Search code examples
machine-learningmlflowdvcwandbclearml

Experiment tracking for multiple ML independent models using WandB in a single main evaluation


Can you recommend from your experience about choosing a convenient tracking experiment tool and versioning only "Multi independent models, but one input->multi-models->one output" in order to get single main evaluation and conveniently compare sub-evaluations? see a project example in the diagram. enter image description here

I understand and tried to use W&B, MLFlow, DVC, Neptune.ai, DagsHub, TensorBoard for only one model, but I'm not sure one is convenient to use for multi-independent models. I also did not find it in Google for the approximate phrase "ML tracking experiment and management for multi models"


Solution

  • Disclaimer: I'm co-founder at Iterative, we are authors of DVC. My response doesn't come from my experience with all the tools mentioned above. I took this as an opportunity to try build a template for this use case in the DVC ecosystem and share this in case it's useful for anyone.

    Here is the GitHub repo, I've built (Note: it's a template, not a real ML project, scripts are artificially simplified to show the essence of the multi model evaluation):

    DVC Model Ensemble

    I've put together an extensive README with a few videos of CLI, VS Code, Studio tools.

    The core part of the repo is this DVC pipeline, that "trains" multiple models, collects their metrics, and then runs evaluation stage to "reduce" those metrics into the final one.

■ **Problem 1**:
Swap "dashed" for "hidden" in the stretch of records from the first one through the line containing "curve at (473, 242): present -> none", and write those lines out again with nothing else changed.

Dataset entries
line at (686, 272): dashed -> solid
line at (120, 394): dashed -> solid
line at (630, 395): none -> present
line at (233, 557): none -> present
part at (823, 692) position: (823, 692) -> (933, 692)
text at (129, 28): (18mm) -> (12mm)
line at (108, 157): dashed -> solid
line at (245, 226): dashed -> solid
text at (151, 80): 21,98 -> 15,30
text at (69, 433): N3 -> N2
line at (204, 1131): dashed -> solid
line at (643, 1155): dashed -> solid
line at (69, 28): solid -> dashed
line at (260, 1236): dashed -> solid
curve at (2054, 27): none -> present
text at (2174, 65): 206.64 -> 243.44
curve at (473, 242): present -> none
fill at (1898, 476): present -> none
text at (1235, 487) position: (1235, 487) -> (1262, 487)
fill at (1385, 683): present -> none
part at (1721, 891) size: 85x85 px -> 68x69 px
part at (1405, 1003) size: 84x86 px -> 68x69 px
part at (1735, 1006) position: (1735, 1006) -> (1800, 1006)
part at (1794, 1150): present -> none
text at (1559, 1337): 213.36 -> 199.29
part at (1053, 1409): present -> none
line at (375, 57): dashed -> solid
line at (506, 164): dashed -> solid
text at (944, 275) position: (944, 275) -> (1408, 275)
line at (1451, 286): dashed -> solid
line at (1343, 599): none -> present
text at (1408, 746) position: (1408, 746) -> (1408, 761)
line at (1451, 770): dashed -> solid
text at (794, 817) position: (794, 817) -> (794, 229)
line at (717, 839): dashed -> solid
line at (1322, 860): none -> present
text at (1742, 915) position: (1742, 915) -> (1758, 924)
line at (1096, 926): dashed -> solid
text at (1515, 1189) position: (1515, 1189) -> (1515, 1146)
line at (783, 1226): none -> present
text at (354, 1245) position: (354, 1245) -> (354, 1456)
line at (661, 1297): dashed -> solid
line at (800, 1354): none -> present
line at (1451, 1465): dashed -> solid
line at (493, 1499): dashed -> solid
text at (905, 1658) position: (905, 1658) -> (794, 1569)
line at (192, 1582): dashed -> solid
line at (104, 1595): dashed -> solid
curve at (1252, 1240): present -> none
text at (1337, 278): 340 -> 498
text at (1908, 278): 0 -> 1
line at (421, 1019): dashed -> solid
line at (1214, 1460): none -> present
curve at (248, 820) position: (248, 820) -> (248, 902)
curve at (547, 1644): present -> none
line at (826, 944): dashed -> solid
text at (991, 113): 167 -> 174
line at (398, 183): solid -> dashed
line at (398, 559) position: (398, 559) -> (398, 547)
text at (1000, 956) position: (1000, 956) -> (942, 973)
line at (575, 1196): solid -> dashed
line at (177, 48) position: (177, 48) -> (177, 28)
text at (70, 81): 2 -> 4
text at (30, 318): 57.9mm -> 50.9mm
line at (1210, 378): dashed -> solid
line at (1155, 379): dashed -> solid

■ **Problem 2**:
Write the next part of the forum thread on tracking experiments for multiple independent ML models, picking up after its last sentence.

■ **Task answer 1**:
line at (686, 272): hidden -> solid
line at (120, 394): hidden -> solid
line at (630, 395): none -> present
line at (233, 557): none -> present
part at (823, 692) position: (823, 692) -> (933, 692)
text at (129, 28): (18mm) -> (12mm)
line at (108, 157): hidden -> solid
line at (245, 226): hidden -> solid
text at (151, 80): 21,98 -> 15,30
text at (69, 433): N3 -> N2
line at (204, 1131): hidden -> solid
line at (643, 1155): hidden -> solid
line at (69, 28): solid -> hidden
line at (260, 1236): hidden -> solid
curve at (2054, 27): none -> present
text at (2174, 65): 206.64 -> 243.44
curve at (473, 242): present -> none

■ **Task answer 2**:
    stages:
      train:
        foreach:
          - model-1
          - model-2
        do:
          cmd: python train.py
          wdir: ${item}
          params:
            - params.yaml:
          deps:
          - train.py
          - data
          outs:
          - model.pkl:
              cache: false
          metrics:
          - ../dvclive/${item}/metrics.json:
              cache: false
          plots:
          - ../dvclive/${item}/plots/metrics/acc.tsv:
              cache: false
              x: step
              y: acc
      evaluate:
        cmd: python evaluate.py
        deps: 
        - dvclive
        metrics:
        - evaluation/metrics.json:
            cache: false
    

    It describes how to build and connect different things in the project, also makes the project "runnable" and reproducible. It can scale to any number of models (the first foreach clause).

    Please, let me know if that fits your scenario and/or you have more requirements, happy to learn mode and iterate on it :)